3 thoughts on ““This may look like discrimination, but it isn’t…” – Reflections By Dr. Mark Williams

  1. My wife and I were married in June after being listed as domestic partners at my University (Ohio with an anti same gender amendment). Nothing changed with how my wife’s benefits were dealt with (much the same as what you described) until the IRS provided guidance to treat those married in states with legal same gender marriage the same as other married couples regardless of their state of residence. So my wife’s benefits are now treated as any other legal spouse. In that aspect, the DOMA ruling seems to be helping.

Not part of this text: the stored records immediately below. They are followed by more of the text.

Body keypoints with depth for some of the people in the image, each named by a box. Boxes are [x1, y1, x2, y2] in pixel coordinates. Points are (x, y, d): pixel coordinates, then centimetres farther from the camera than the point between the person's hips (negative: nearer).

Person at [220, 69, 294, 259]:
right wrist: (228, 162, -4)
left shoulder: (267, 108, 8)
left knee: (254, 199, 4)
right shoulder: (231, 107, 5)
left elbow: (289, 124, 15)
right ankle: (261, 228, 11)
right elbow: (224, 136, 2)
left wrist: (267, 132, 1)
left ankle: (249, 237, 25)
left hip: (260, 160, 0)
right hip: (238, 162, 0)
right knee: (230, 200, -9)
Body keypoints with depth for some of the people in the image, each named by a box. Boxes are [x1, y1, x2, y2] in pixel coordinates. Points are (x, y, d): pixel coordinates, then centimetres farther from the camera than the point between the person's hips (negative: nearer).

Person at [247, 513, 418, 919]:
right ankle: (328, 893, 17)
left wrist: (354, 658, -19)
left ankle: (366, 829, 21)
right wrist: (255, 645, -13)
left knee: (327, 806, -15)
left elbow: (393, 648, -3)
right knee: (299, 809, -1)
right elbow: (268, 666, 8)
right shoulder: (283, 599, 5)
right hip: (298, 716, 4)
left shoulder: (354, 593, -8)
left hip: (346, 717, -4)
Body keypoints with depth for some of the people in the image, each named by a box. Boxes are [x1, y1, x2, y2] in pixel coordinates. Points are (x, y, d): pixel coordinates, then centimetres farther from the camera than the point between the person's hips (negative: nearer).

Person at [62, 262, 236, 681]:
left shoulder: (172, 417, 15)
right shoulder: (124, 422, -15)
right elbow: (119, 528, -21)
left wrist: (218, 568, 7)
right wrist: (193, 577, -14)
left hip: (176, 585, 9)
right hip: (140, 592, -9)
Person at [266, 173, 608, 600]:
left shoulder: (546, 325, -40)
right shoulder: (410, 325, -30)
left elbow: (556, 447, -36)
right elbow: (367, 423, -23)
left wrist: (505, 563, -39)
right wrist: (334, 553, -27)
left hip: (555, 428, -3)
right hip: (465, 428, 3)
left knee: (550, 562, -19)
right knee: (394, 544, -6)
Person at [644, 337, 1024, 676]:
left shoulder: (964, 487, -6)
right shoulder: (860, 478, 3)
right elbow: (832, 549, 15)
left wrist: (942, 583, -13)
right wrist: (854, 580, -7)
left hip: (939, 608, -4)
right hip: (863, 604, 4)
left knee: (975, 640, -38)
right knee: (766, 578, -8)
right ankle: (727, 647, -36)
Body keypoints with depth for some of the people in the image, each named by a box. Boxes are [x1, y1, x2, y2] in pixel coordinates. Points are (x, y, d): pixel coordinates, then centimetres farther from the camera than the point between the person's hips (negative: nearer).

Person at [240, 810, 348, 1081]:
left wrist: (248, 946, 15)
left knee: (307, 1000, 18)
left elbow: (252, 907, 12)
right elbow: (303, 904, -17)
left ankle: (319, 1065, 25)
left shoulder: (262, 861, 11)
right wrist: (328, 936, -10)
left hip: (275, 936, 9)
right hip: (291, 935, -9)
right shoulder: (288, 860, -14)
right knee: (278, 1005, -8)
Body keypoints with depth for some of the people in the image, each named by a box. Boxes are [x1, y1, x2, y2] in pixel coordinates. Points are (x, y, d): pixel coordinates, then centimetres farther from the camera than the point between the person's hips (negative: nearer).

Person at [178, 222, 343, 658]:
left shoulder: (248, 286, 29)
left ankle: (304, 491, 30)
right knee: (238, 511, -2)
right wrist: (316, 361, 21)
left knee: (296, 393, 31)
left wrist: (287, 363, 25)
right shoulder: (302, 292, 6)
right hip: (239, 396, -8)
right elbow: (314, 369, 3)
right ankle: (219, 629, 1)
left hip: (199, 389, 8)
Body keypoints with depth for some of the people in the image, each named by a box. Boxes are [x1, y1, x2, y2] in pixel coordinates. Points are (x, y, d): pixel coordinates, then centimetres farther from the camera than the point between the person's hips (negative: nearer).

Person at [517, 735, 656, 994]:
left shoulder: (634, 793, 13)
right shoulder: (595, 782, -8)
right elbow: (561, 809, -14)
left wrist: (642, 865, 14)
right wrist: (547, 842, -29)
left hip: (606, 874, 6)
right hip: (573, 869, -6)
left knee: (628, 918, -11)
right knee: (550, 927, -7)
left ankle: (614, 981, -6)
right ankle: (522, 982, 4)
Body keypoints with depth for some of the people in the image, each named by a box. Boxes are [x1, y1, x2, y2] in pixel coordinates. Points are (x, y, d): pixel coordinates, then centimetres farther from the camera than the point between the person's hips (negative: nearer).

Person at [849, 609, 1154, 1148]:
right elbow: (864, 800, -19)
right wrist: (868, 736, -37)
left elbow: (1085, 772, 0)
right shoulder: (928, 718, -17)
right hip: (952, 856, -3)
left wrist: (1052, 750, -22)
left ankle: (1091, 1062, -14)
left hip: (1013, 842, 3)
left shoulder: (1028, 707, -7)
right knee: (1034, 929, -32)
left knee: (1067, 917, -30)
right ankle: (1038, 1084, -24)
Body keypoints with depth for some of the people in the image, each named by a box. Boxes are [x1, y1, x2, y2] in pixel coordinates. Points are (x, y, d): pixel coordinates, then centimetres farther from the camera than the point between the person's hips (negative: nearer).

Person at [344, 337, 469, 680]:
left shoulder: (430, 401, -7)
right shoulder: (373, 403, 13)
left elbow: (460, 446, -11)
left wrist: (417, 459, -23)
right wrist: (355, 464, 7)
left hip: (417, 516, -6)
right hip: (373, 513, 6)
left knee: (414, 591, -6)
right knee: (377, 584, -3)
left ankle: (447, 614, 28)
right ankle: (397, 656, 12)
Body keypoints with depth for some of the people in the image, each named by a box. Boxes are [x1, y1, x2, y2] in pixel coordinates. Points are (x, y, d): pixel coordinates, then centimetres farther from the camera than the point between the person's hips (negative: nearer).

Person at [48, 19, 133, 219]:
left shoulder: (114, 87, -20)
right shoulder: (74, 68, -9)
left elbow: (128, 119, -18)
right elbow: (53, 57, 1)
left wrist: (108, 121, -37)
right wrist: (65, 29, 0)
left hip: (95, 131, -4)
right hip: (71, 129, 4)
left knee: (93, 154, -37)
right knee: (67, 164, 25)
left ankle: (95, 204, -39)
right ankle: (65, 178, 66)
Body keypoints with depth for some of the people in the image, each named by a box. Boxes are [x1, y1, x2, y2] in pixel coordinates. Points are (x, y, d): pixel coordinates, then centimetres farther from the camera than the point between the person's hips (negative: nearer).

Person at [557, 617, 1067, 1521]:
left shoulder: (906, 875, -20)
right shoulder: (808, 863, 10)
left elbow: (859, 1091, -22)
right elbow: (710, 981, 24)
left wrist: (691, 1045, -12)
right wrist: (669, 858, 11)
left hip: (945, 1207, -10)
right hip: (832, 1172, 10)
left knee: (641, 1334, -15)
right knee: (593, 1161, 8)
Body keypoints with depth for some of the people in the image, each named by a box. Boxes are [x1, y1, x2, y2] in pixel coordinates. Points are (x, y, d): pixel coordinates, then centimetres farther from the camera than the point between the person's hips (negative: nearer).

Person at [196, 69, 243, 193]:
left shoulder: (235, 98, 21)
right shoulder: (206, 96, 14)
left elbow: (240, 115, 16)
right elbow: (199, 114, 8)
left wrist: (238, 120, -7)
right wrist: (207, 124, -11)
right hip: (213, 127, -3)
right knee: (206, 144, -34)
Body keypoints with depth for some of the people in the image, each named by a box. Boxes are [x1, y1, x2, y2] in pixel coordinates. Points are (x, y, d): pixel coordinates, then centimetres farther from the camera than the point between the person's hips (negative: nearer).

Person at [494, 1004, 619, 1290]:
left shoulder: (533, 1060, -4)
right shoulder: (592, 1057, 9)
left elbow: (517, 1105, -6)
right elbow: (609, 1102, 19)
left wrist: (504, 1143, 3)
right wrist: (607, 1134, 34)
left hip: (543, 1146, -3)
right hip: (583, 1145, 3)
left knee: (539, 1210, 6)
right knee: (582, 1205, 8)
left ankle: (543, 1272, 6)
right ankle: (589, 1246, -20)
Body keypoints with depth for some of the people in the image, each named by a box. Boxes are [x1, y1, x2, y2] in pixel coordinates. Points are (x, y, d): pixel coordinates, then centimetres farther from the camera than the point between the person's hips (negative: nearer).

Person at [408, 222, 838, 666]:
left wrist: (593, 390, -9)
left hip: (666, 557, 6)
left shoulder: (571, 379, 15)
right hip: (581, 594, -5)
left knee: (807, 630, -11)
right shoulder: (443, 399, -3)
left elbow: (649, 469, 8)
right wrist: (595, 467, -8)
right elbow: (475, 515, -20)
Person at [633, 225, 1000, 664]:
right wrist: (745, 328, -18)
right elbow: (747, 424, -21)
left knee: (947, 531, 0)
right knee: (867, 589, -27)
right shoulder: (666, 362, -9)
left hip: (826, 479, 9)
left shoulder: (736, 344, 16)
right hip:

    I do agree with you regarding how they worded it was very problematic.


  2. Congratulations, Emilia! The news about IRS’s guidance to your university sounds encouraging. We struggled with the IRS a bit when we lived in a community property state as legal domestic partners. One office in the IRS issued a memo instructing those in our situation that we must claim half of our partner’s income as our own. When we filed this way, another branch of the IRS flagged our returns as faulty and opened an investigation into whether we filed illegally. Fortunately, the whole thing was sorted out (our “community property” filing was deemed accurate), but my confidence in the IRS speaking with one, well-considered voice is a bit jaded. Hopefully the DOMA ruling is high profile enough to get all of their ducks in a row on this now.


  3. All my empathies on this one, Mark. I hate this “oh, we’re not discriminating, because the policy impacts male/female domestic partners just as negatively!” argument.

    I have been fighting against this unequal treatment for a couple of years, with no changes in how our university or state system handle same-sex couples. One argument I’ve been making is that this violates “full faith and credit clause,” because when a new employee comes to the university from another state and says they have a heterosexual spouse, the university HR system doesn’t ask for any proof whatsoever and just grants the spouse benefits, but when an employee comes in who has been married or legally partnered to a person of the same sex, their marriage or DP certificate is given no credence. Instead, like you and your partner, they have to file an affidavit regarding shared residence and finances that has to go through a verification process.

    My second argument has been that since the university has a policy protecting people from unequal treatment based on sexual orientation, they should do what many corporate employers do and “gross up” the wages of employees with DP benefits so that take-home pay is not reduced.

    (There are separate HR policies that negatively impact trans gender employees that I’ve been fighting as well–one that requires a change of sex on the birth certificate before a person’s gender marker can be changed on health insurance–something impossible for many people, and another in that all the health insurers contracted with by the university exclude any coverage of medical transition services.)

    I’ve gotten a lot of, “Oh, that would be nice,” and no action, sadly.

    Anyway, you have my full sympathy.